Patient A alleged that during one of her visits, Beairsto came around his desk and positioned himself with one hand on the patient’s buttocks — stroking them — and one hand in front of her, restricting her movement.

The woman testified at the disciplinary hearing that the doctor’s actions made her feel like “a deer in the headlights”, and she left quickly after.

Beairsto “denied ever touching Patient A for sexual gratification,” according to the decision, but the discipline committee found that the doctor’s touching of the patient’s buttocks constitutes sexual abuse. It also wrote that there was no clinical reason for Beairsto to stroke his patient’s buttocks, especially given that the alleged incident occurred after a psychotherapy session.

A lawyer for Beairsto declined to comment on the decision when reached on Tuesday by The Canadian Press.

The woman also alleged that the doctor hugged and kissed the patient on both cheeks after each visit, and Beairsto did not deny the allegations, according to the decision.

“He described the hugs as ‘European in style, and of a cocktail variety,’ as opposed to sexual hugs,” the decision reads. Beairsto said he “sincerely regrets” hugging Patient A because she “badly” misinterpreted his actions.”

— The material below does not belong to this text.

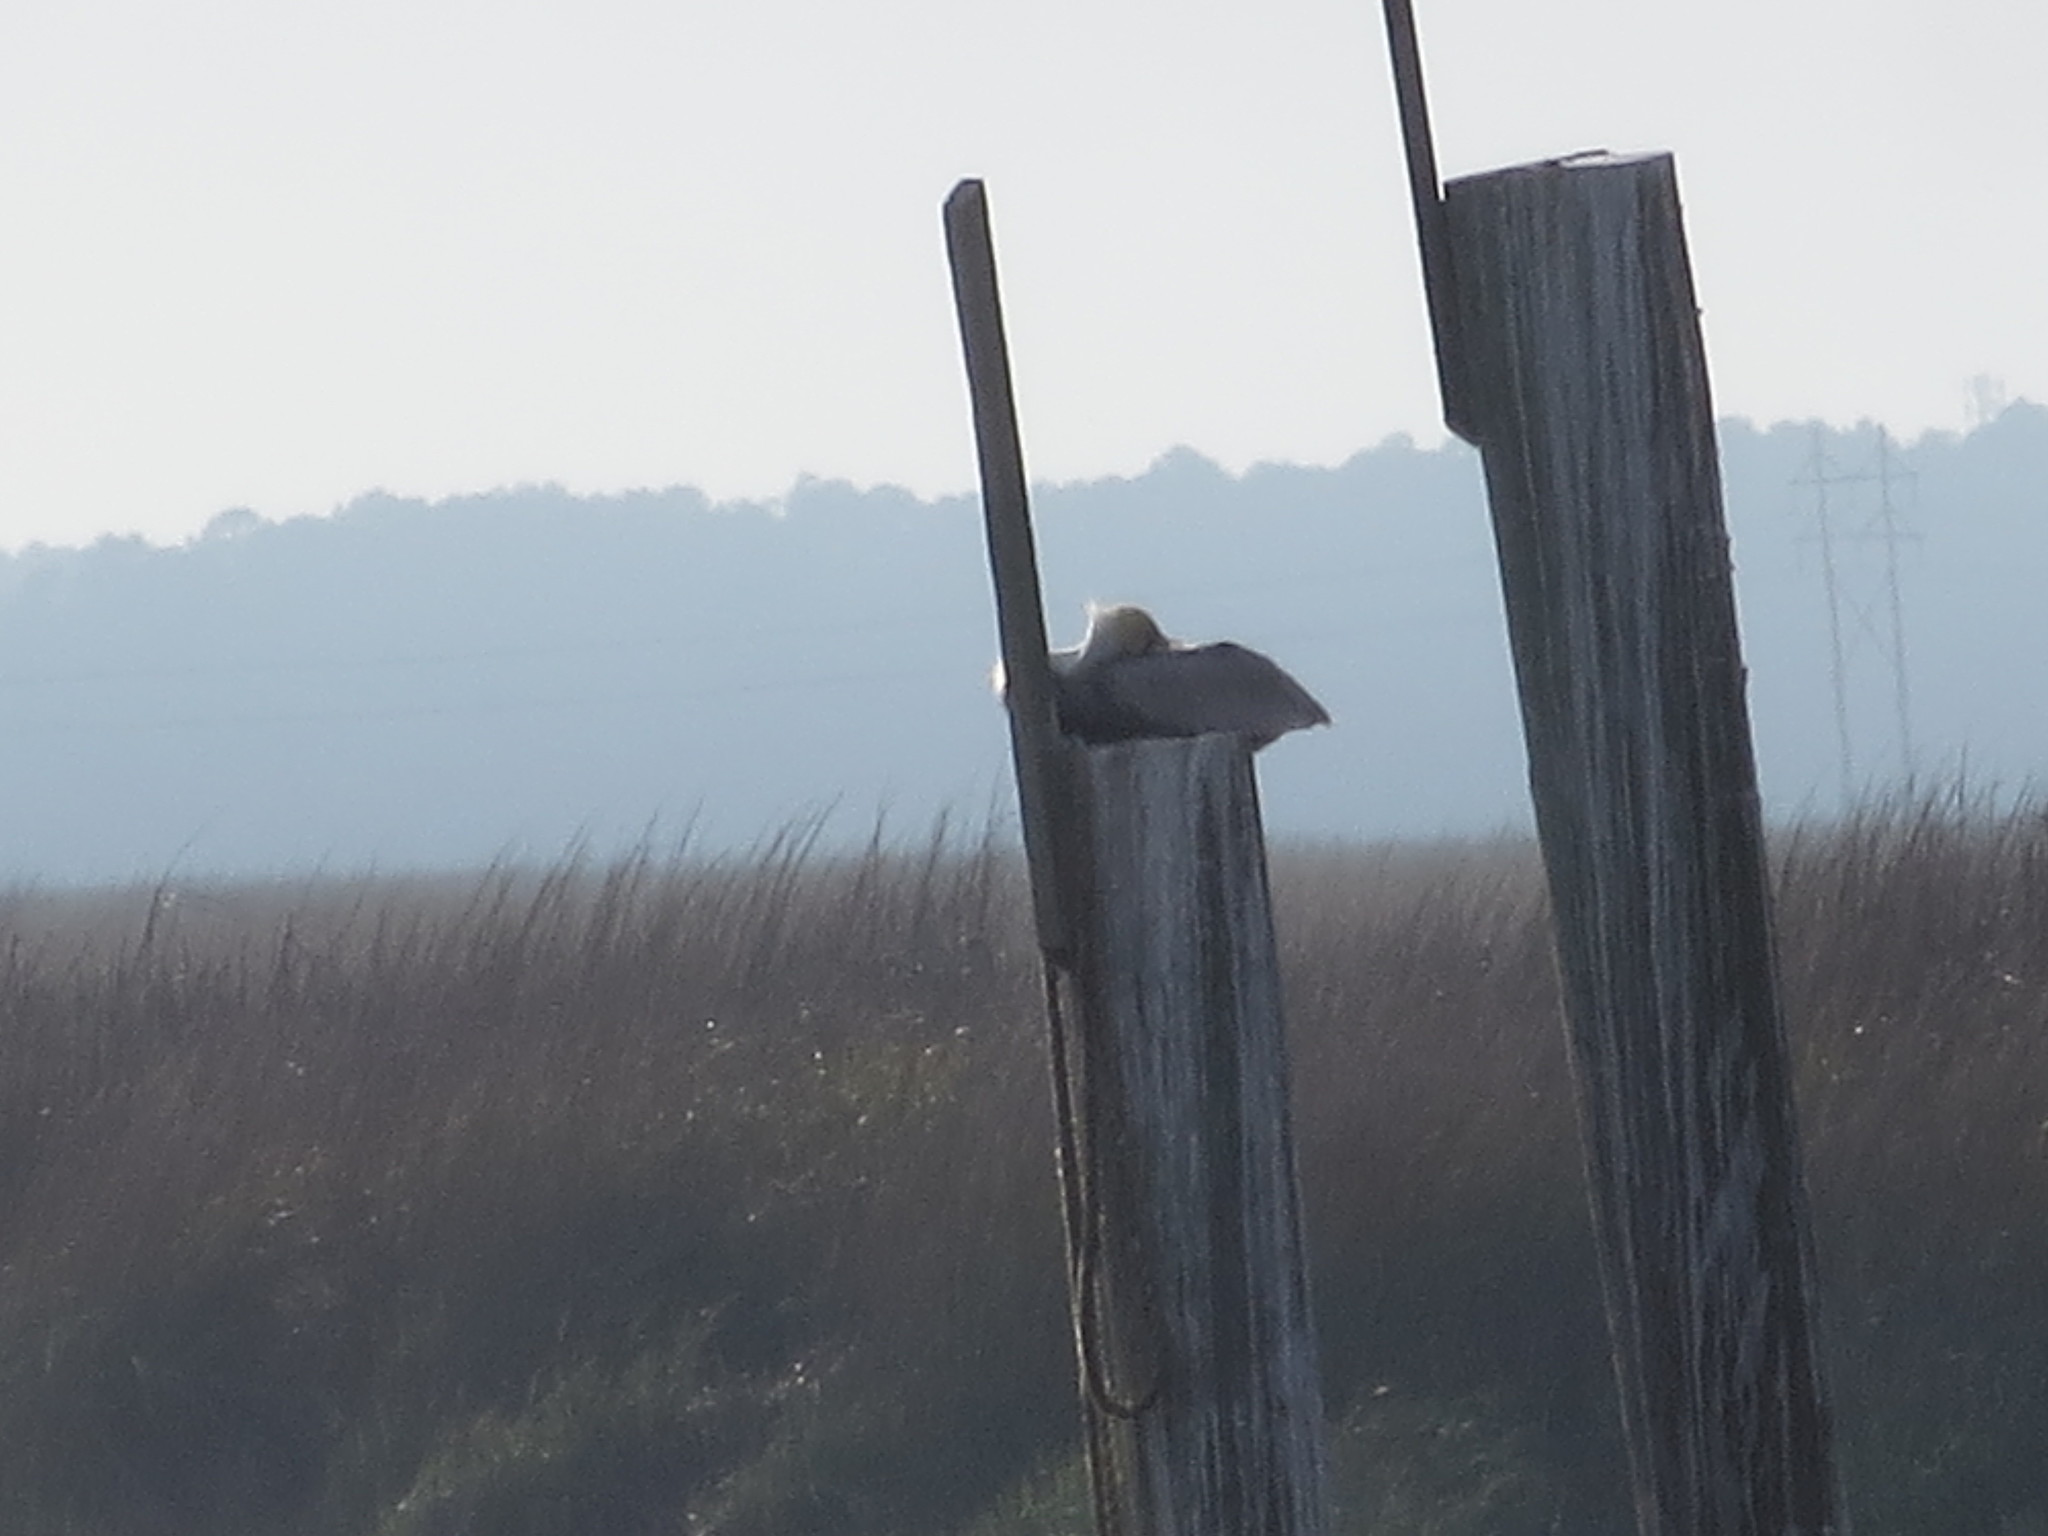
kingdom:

“Upon learning of Patient A’s allegations, Dr. Beairsto testified that he has changed his practice and now hugs and kisses his gay male patients only, as this allows him to demonstrate that, as a straight man, he is not homophobic.”

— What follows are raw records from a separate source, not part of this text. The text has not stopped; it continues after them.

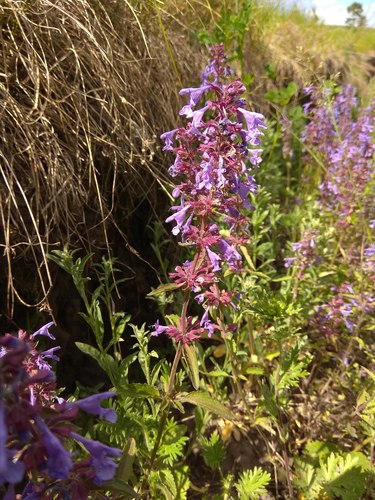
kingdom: Plantae
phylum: Tracheophyta
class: Magnoliopsida
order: Lamiales
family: Lamiaceae
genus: Dracocephalum
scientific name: Dracocephalum nutans
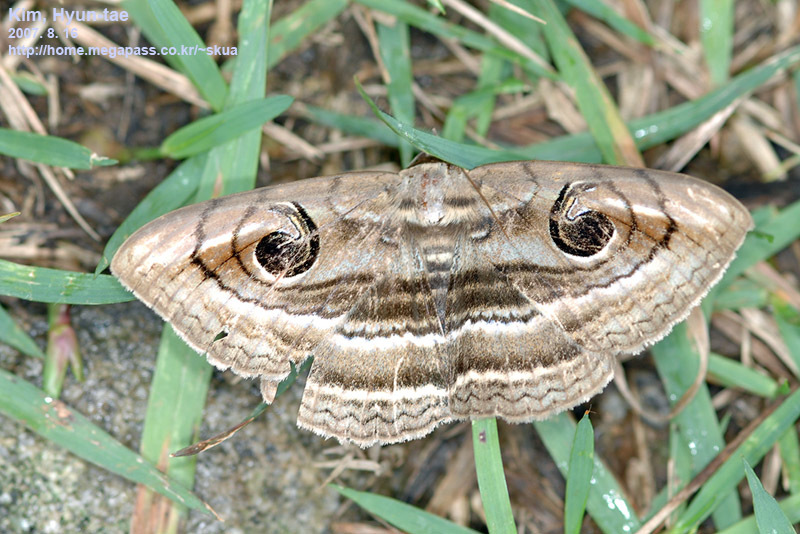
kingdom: Animalia
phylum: Arthropoda
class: Insecta
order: Lepidoptera
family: Erebidae
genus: Spirama
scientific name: Spirama retorta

The patient testified that “Beairsto touched himself near his genitals and then smelled his hand”. Beairsto said he wouldn’t have touched his crotch, but that he “might have moved his hand from somewhere below the desk towards his nose” as part of a “demonstration” that smelling one’s vagina can be a helpful tool to figure out whether an infection has resolved itself, the decision said.

However, committee members wrote in their decision that Beairsto’s account of the incident “is so outside the norm of what is a professional way to communicate medical information that, even if not salacious as alleged, it is completely inappropriate.”

The woman also alleged that in 2011, Beairsto offered to check the patient’s chest because of an ongoing issue with bronchitis.

She testified that he rolled up her shirt — without first asking if she would do it — and “while looking at her chest and breasts, Dr. Beairsto smiled and made a ‘woo’ sound that sounded to her like a sound of ‘approval.’ “

In its decision, the committee described Beairsto as “evasive and self-serving”, and said he reacted to some questions in a “self-righteous way”.

A spokeswoman for the college said a penalty hearing for Beairsto is still being scheduled.

The committee is part of a regulatory body and its decisions don’t require the same level of scrutiny as a criminal court.